As we consider the role of public lands, let us acknowledge that what we call “public land” is in fact also ancestral land, the source of life and wellbeing for indigenous peoples who played an integral role in maintaining its ecological vitality, producing not a “wilderness” but a cultural landscape, a home.
One such cultural landscape, known as Bears Ears, lies in the remote wilds of southeastern Utah. In a visionary act of biocultural conservation, an intertribal coalition has proposed national monument designation for the Bears Ears to protect this treasure.
The proposed monument takes its name from two rounded buttes that rise from the land like a bear about to raise its head over the horizon. In my own Potawatomi culture, Bear is understood as a protector and a keeper of medicines.
Designation of the Bears Ears National Monument is also protection — and medicine, a tangible sign of an intention for healing. For healing the land and human relationships to land are a step toward healing a troubled relationship, borne of a history which is painful for native people and shameful for settlers.

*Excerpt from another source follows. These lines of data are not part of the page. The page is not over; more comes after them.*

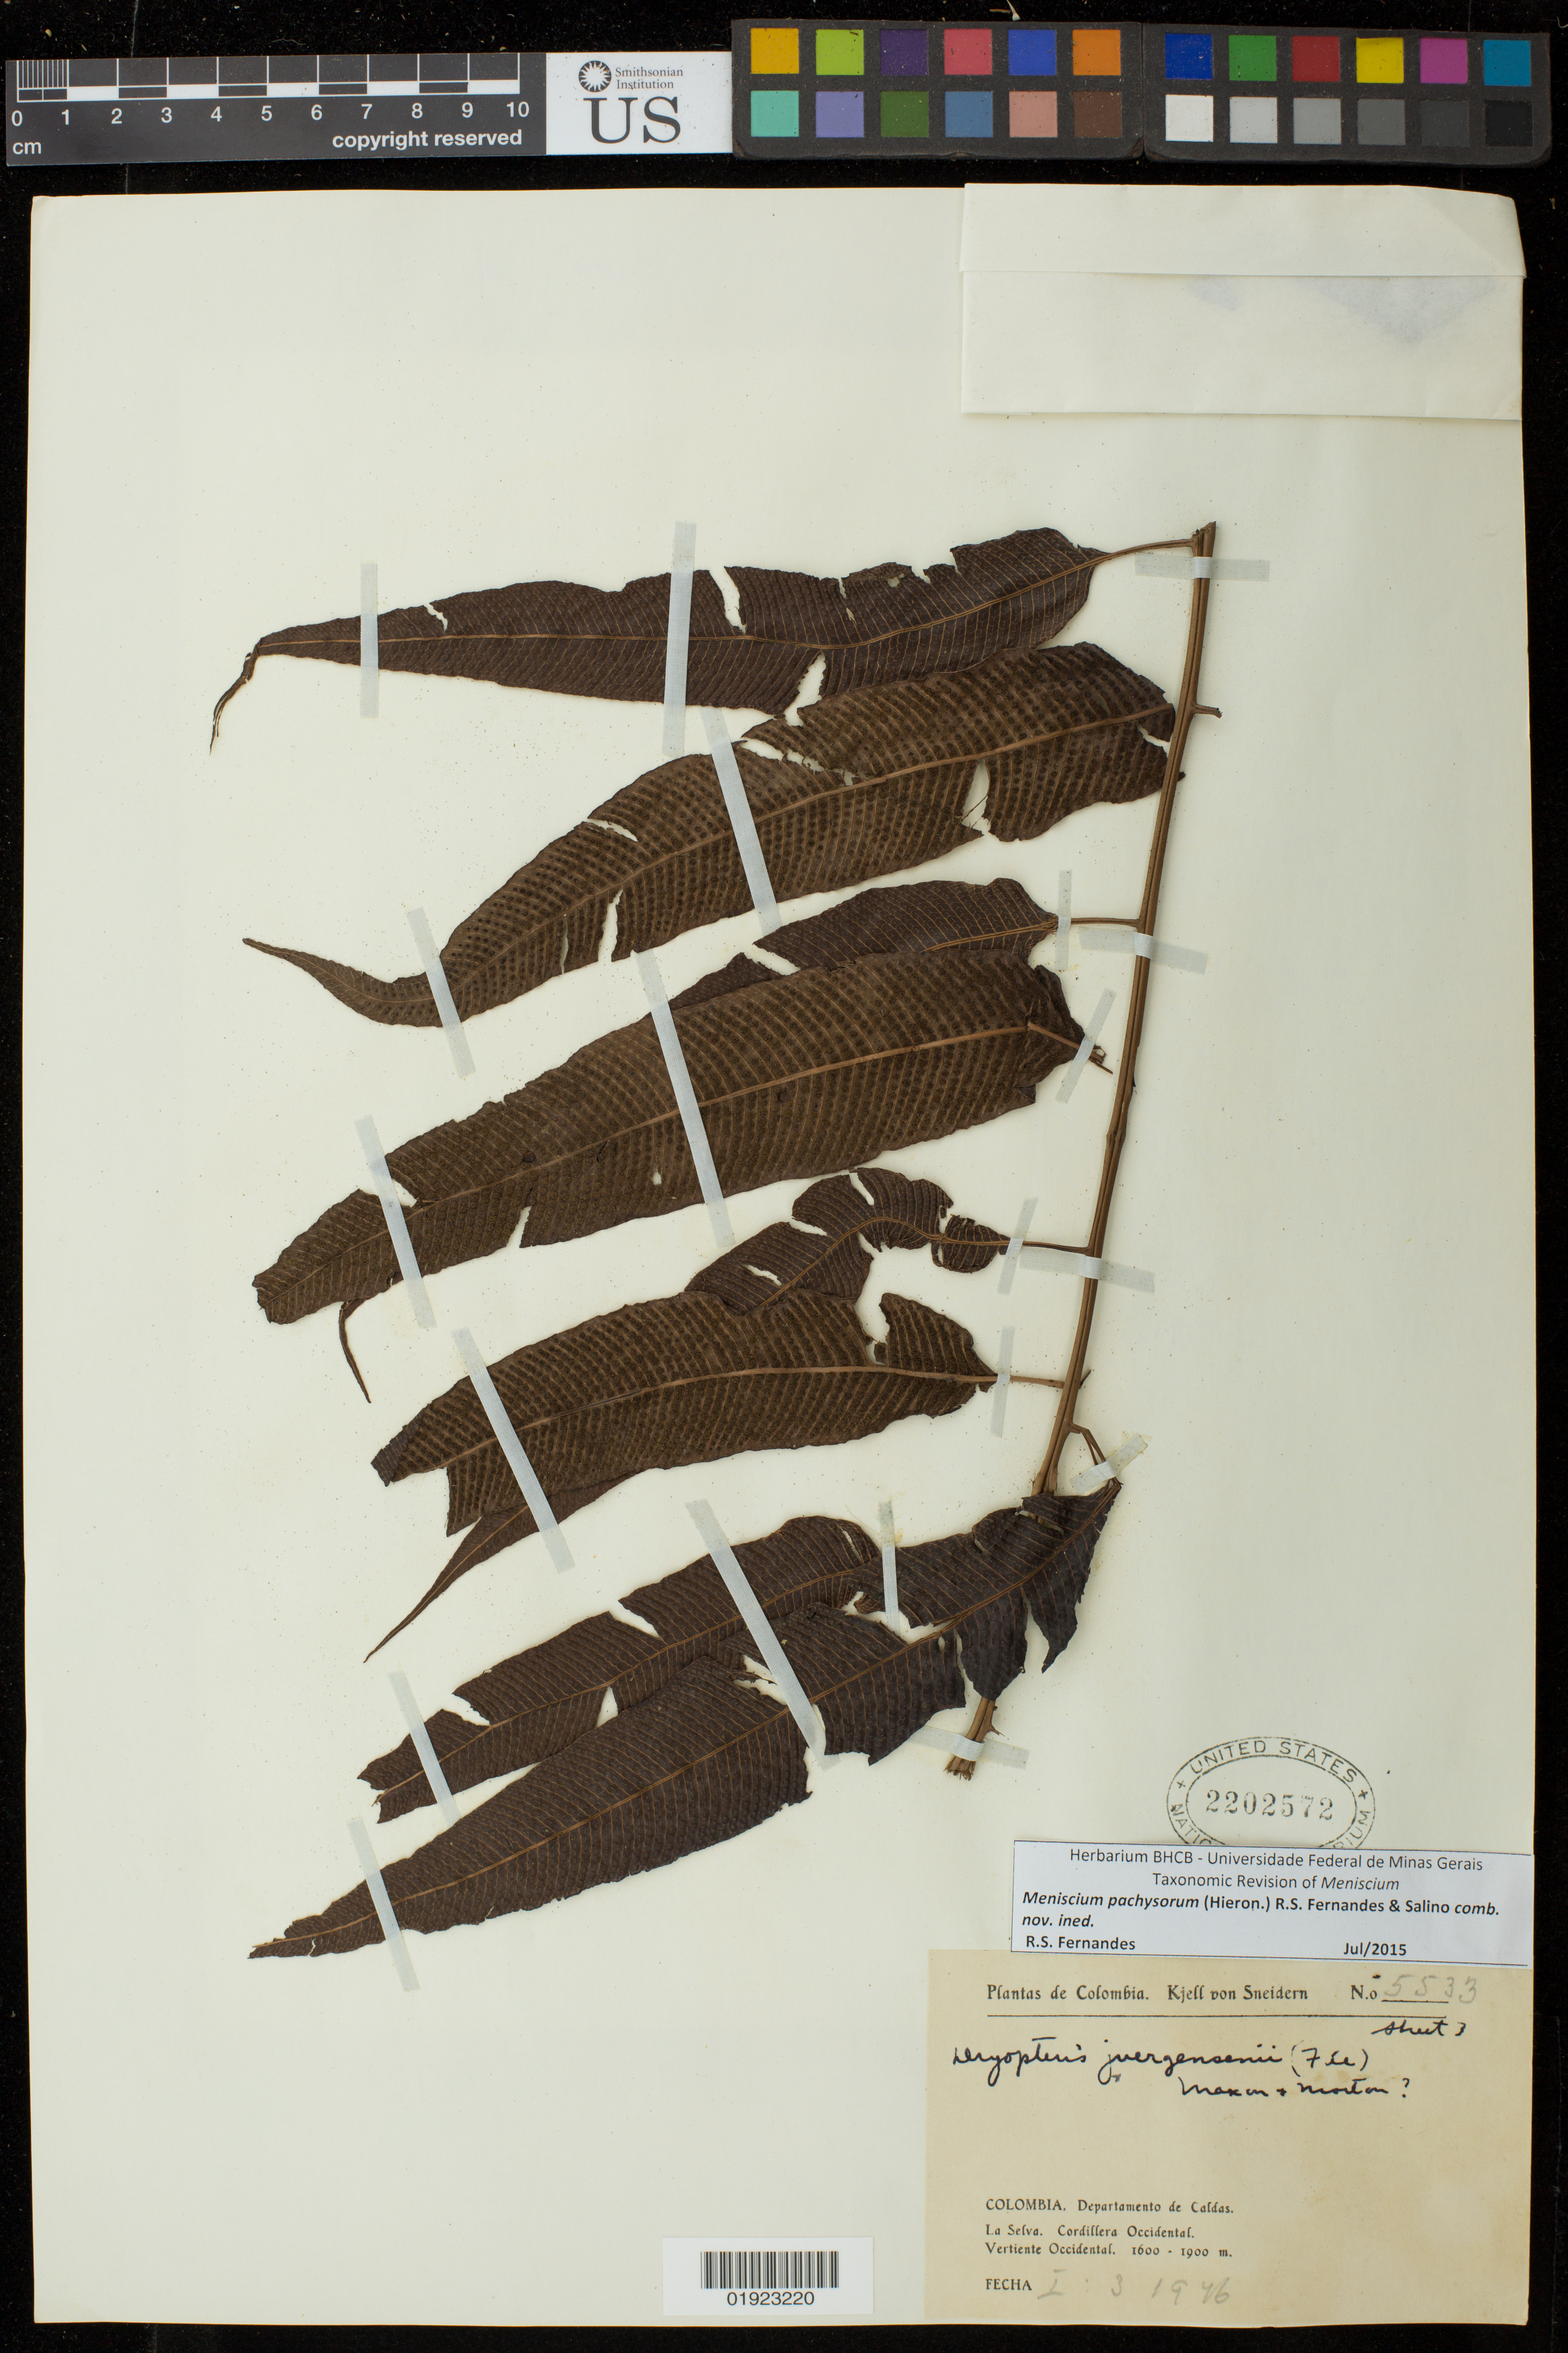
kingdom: Plantae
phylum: Tracheophyta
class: Polypodiopsida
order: Polypodiales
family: Thelypteridaceae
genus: Meniscium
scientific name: Meniscium pachysorum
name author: (Hieron.) Fernandes & Salino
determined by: Fernandes, R. S.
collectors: K. von Sneidern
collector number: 5533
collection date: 1946-01-03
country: Colombia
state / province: Caldas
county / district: La Selva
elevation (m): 1600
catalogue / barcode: US 2202572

Bears Ears National Monument would protect a legacy as rare and precious as its ancestral villages and rock art: traditional land care knowledge. The Traditional Knowledge Institute proposed for Bears Ears offers an opportunity for powerful synergy between science and traditional knowledge.
Land management at Bears Ears would be shared between an intertribal coalition and federal partners. This brilliant symbiosis is at the cutting edge of visionary conservation practice. Native peoples tended their homelands with sophisticated stewardship based in traditional knowledge, a deep understanding of place grown from long-term relationship with the land.
Traditional Knowledge is both philosophy and practice, embedded in the indigenous worldview which guides right relationships between humans and the living world through the principles of respect, reciprocity, relationship and reverence.
The inspirited land is understood as far more than what scientists call natural resources, it is the source of identity, knowledge, the healer, the library, the sacred, the home of ancestors, descendants and our more than human relatives.
Humans are inseparably linked to land through a responsibility to give their own gifts, in return for all that the land so generously provides. Human gifts of gratitude, respect, attention, restoration, art, science, ceremony and care create a mutual symbiosis between people and land.
Land is the place where we enact our moral responsibility to creation.
President Obama has an extraordinary opportunity to right an historic and ongoing injustice while elevating the United States as a global example of the linkages between conservation and indigenous knowledge through establishment of the Bears Ears National Monument.
Protecting this cultural landscape also invites settler society; todays’ citizens of the United States, to recognize that one day, they will also be named among the ancestors of these lands. They have a choice as to what kind of ancestors they wish to be. May we humans live in such a way that the land for whom we are grateful, will be grateful for our presence, in return.
Robin Wall Kimmerer is a mother, plant ecologist, writer, distinguished teaching professor, and serves as the founding director of the Center for Native Peoples and the Environment at the SUNY College of Environmental Science and Forestry in Syracuse, New York. Kimmerer’s interests in restoration include not only restoration of ecological communities, but restoration of our relationships to land. She is an enrolled member of the Citizen Potawatomi Nation and is the author of two books, “Gathering Moss” and “Braiding Sweetgrass.”